Bloc de texte.
# # # # #
La partition de M. Joncières est pleine de qualités qui deviennent négatives dans le cas présent. La clarté y règne, et la bonne tenue ; les idées n’y manquent pas, et moins que certains ne le disent ; enfin, on y trouve un sentiment juste et poétique des situations. Mais, à ce sujet, d’ailleurs maladroitement présenté, il eût fallu davantage : une force, une couleur, une audace au besoin qu’on chercherait vainement ici.

Je ne parle pas de style rétrograde de l’œuvre musicale, car je ne vois pas du tout pourquoi, s’il est défendu avec talent et inspiration, il serait devenu insupportable à nos oreilles trop wagnériennes.

Le sujet n’est pas mal choisi ; il est pesamment et froidement présenté. On l’a emprunté aux Idyles du Roi ce cycle de quatre petits poèmes chevaleresques de Tennyson ; à la troisième et quatrième idylle, qui se suivent : Elaine et Genièvre. On connait leur caractère très poétique et très mélancolique. Mais justement il est d’autant moins théâtral tel quel. Les caractères et les scènes y sont en quelque sorte épisodiques, sans commencement ni fin, et l’intérêt, tout au développement poétique ou à la peinture des sentiments, se porte indifféremment sut tel ou tel personnage. Il n’y a pas unité, et à plus forte raison, sur la scène, avec quelques raccords d’ailleurs trop élémentaires, il n’y a plus qu’incertitude et décousu. Lancelot est d’ailleurs encore là une de ces pièces qu’on ne comprend bien qu’après informations préalables : On ne se défie pas assez de ce défaut-là, de nos jours.
# # # # #
Extrait des données.
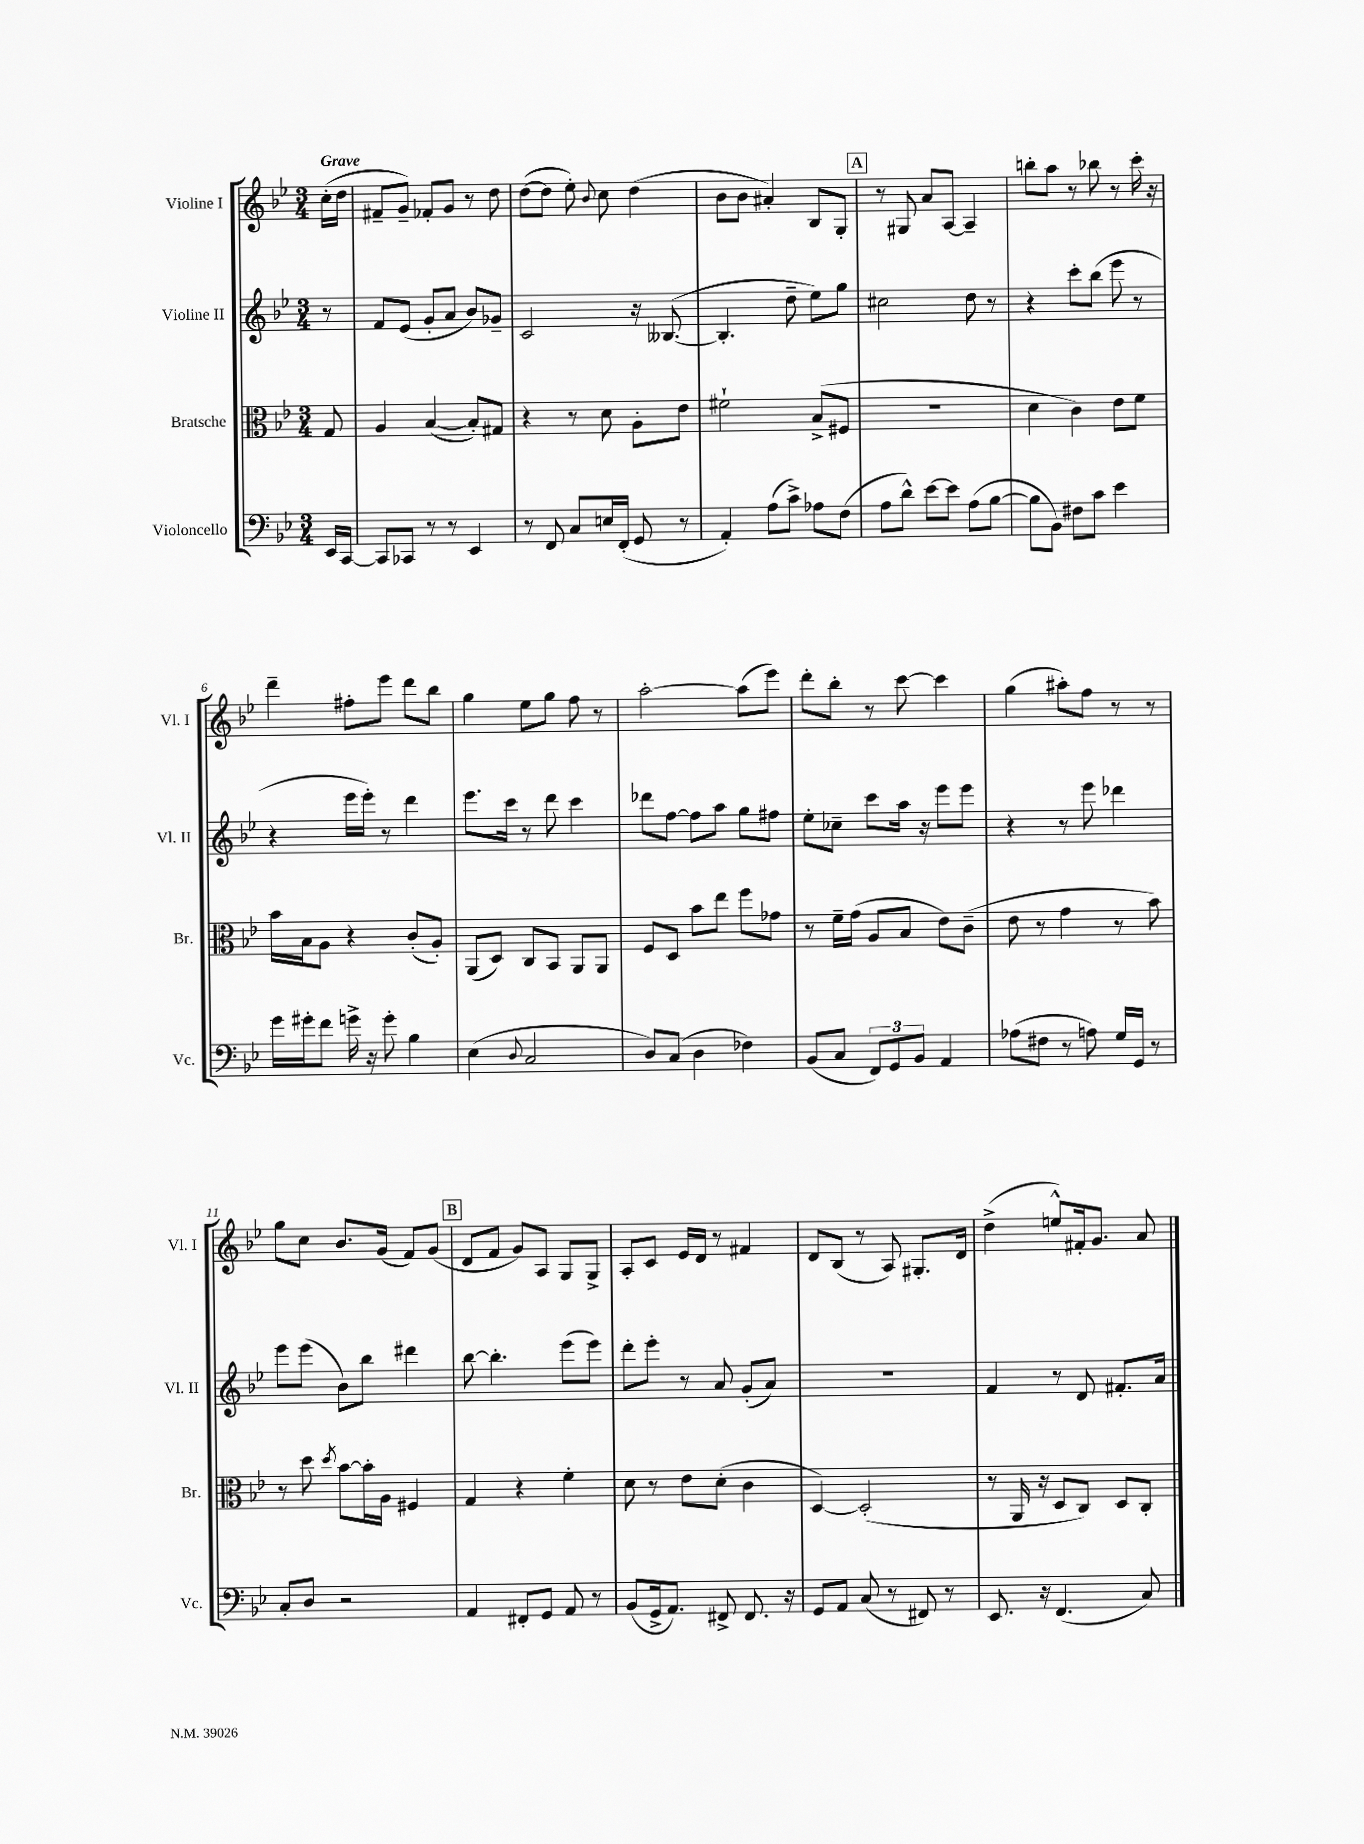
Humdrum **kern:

**kern	**kern	**kern	**kern
*part4	*part3	*part2	*part1
*staff4	*staff3	*staff2	*staff1
*I"Violoncello	*I"Bratsche	*I"Violine II	*I"Violine I
*I'Vc.	*I'Br.	*I'Vl. II	*I'Vl. I
*clefF4	*clefC3	*clefG2	*clefG2
*k[b-e-]	*k[b-e-]	*k[b-e-]	*k[b-e-]
*M3/4	*M3/4	*M3/4	*M3/4
=	=	=	=
!	!	!	!LO:TX:a:B:t=Grave
16EE-/LL	8G/	8r	(16cc'\LL
[16CC/JJ	.	.	16dd\JJ
=1	=1	=1	=1
8CC/L]	4A/	8f/L	8f#X~/L
8CC-X/J	.	(8e-/J	8g~/J)
8r	([4B-/	8g'/L	8f-X'/L
8r	.	8a/J	8g/J
4EE-/	8B-'/L])	8b-/L)	8r
.	8G#X/J	8g-X~/J	8dd\
=2	=2	=2	=2
8r	4r	2c/	([8dd\L
8FF/	.	.	8dd\J]
8C/L	8r	.	8ee-'\)
.	.	.	8qqb-/
16En/L	8d\	.	8cc\
(16FF'/JJ	.	.	.
8GG/	8A'\L	16r	(4dd\
.	.	([8.B--X/	.
8r	8e-\J	.	.
=3	=3	=3	=3
4AA'/)	2f#X`\	4.B--'/]	8b-\L
.	.	.	8b-\J
(8A\L	.	.	4a#X'/)
8c^\J)	.	8dd~\	.
8A-X\L	(8B-^/L	8ee-\L)	8B-/L
(8F\J	8F#X/J	8gg\J	8G'/J
!!LO:REH:place=s1:t=A
=4	=4	=4	=4
8A\L	2.r	2cc#X\	8r
8d^^\J)	.	.	8G#X/
[8e-\L	.	.	8a/L
8e-\J]	.	.	[8A/J
(8A\L	.	8dd\	4A~/]
[8B-\J	.	8r	.
=5	=5	=5	=5
8B-\L]	4d\	4r	8bbn'\L
8BB-\J)	.	.	8aa\J
8F#X\L	4c\)	8ccc'\L	8r
8c\J	.	(8bb-\J	8bb-X\
4e-\	8e-\L	8eee-\	8r
.	8f\J	8r	16ccc'\
.	.	.	16r
!!LO:LB:g=z
=6	=6	=6	=6
16g\LL	16b-\LL	4r	4ddd~\
16g#X'\J	16B-\J	.	.
8f\J	8A\J	.	.
16gn^\	4r	16eee-\LL	8ff#X'\L
16r	.	16eee-'\JJ)	.
8g'\	.	8r	8eee-\J
4B-\	(8c'/L	4ddd\	8ddd\L
.	8A'/J)	.	8bb-\J
=7	=7	=7	=7
(4E-\	(8AA/L	8.eee-\L	4gg\
.	8D/J)	.	.
.	.	16ccc\Jk	.
8qqD/	.	.	.
2C/	8C/L	8r	8ee-\L
.	8BB-/J	8ddd\	8gg\J
.	8AA/L	4ccc\	8ff\
.	8AA/J	.	8r
=8	=8	=8	=8
8D/L)	8F/L	8ddd-X\L	[2aa'\
(8C/J	8D/J	[8ff\J	.
4D\	8b-\L	8ff\L]	.
.	8ee-\J	8aa\J	.
4F-X\)	8ff\L	8gg\L	(8aa\L]
.	8g-X\J	8ff#X\J	8eee-\J)
=9	=9	=9	=9
(8BB-/L	8r	8ee-'\L	8ddd'\L
8C/J	16f~\LL	8cc-X~\J	8bb-'\J
.	(16g\JJ	.	.
12FF/L)	8A/L	8ccc\L	8r
12GG/	.	.	.
.	8B-/J	16aa\Jk	[8ccc\
12BB-/J	.	.	.
.	.	16r	.
4AA/	8e-\L)	8eee-\L	4ccc\]
.	(8c~\J	8eee-\J	.
=10	=10	=10	=10
(8A-X\L	8e-\	4r	(4gg\
8F#X\J	8r	.	.
8r	4g\	8r	8aa#X'\L)
8An\)	.	8eee-\	8ff\J
16G/LL	8r	4ddd-X\	8r
16GG/JJ	.	.	.
8r	8b-\)	.	8r
!!LO:LB:g=z
=11	=11	=11	=11
8C'/L	8r	8eee-\L	8gg\L
8D/J	8dd\	(8eee-\J	8cc\J
.	8qdd/	.	.
2r	[8b-\L	8b-\L)	8.b-/L
.	16b-'\L]	8bb-\J	.
.	16A\JJ	.	(16g/Jk
.	4F#X/	4ddd#X\	8f/L)
.	.	.	(8g/J
!!LO:REH:place=s1:t=B
=12	=12	=12	=12
4AA/	4G/	[8bb-\	8d/L
.	.	4.bb-'\]	8f/J
8FF#X'/L	4r	.	8g/L)
8GG/J	.	.	8A/J
8AA/	4f'\	(8eee-\L	8G/L
8r	.	8eee-\J)	8G^/J
=13	=13	=13	=13
(8BB-/L	8d\	8ddd'\L	8A'/L
16GG^/k	8r	8eee-'\J	8c/J
8.AA/J)	.	.	.
.	8e-\L	8r	16e-/LL
.	.	.	16d/JJ
8FF#X^/	(8d'\J	8a/	8r
8.FF#/	4c\	(8g'/L	4f#X/
.	.	8a/J)	.
16r	.	.	.
=14	=14	=14	=14
8GG/L	[4D/)	2.r	8d/L
8AA/J	.	.	(8B-/J
(8C/	(2D'/]	.	8r
8r	.	.	8A/)
8FF#X/)	.	.	8.G#X'/L
8r	.	.	.
.	.	.	16d/Jk
=15	=15	=15	=15
8.EE-/	8r	4f/	(4dd^\
.	16AA/	.	.
16r	16r	.	.
(4.FF/	8D/L	8r	8een^^/L)
.	8C/J)	8d/	16f#X'/k
.	.	.	8.g/J
.	8D/L	8.f#X'/L	.
8C/)	8C'/J	.	8a/
.	.	16a/Jk	.
==	==	==	==
*-	*-	*-	*-
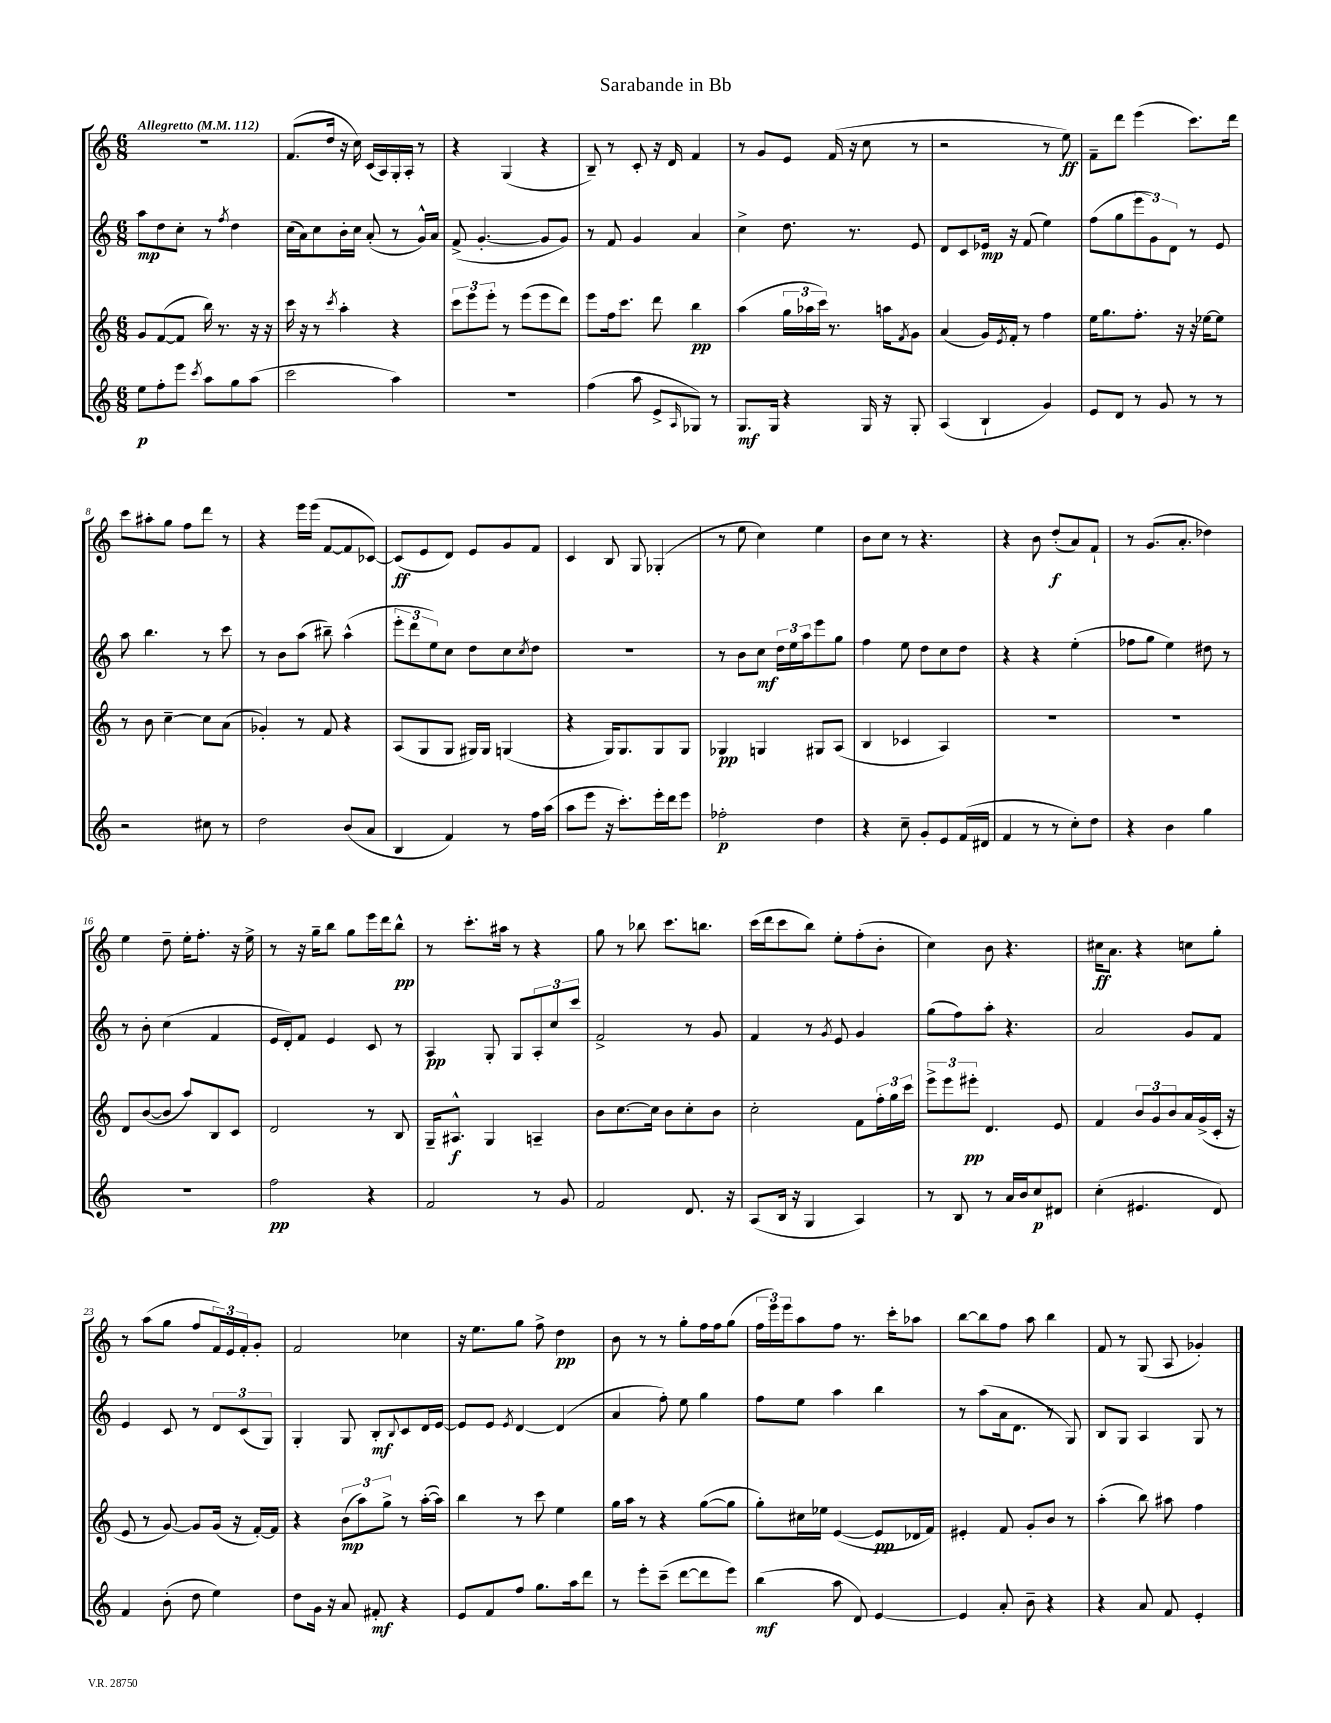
# # # # #
Travail à faire.
- a) Traduisez en anglais cette phrase de la critique de la partition de M. Joncières : « Le sujet n’est pas mal choisi ; il est pesamment et froidement présenté. »
- b) Reprenez la critique de la partition de M. Joncières à la suite de sa dernière phrase.

Réponses.
- a) The subject is not badly chosen; it is ponderously and coldly presented.

- b)
La place me manquerait pour rappeler ici les divers épisodes de ces petits poèmes de Tennyson, et en marquer la différence avec le livret de Gallet et de M. Ed. Blau. – [Argument : première version].

La partition a des qualités qu’on ne saurait méconnaître sans injustice. Outre la bonne tenue générale que j’y ai déjà marquée, plus d’une page doit être signalée comme sérieusement et poétiquement pensée. Passons sur le 1ᵉ acte, dont cependant la couleur chevaleresque est intéressante, avec les larges phrases du Roi ; le duo du second tableau, entre Lancelot et la Reine comporte d’élégants motifs et celui du second acte, au château de Dinan, entre Lancelot et Élaine est encore d’une jolie inspiration mélodique. Le ballet, de lucioles et de fées des eaux, bien présenté, a une aimable allure. Mais c’est surtout le quatrième acte sur lequel j’insiste et que je trouve du sentiment le plus heureux. Il a plus de plénitude et de suite, avec les préludes de ses deux tableaux, avec la scène entre Elaine et la Reine, et surtout l’entrevue de celle-ci avec le roi Arthur, d’un vrai style, enfin avec l’harmonieux passage de la barque funèbre devant Lancelot éploré, qui termine gravement l’œuvre dans son vrai caractère de mélancolie poésie.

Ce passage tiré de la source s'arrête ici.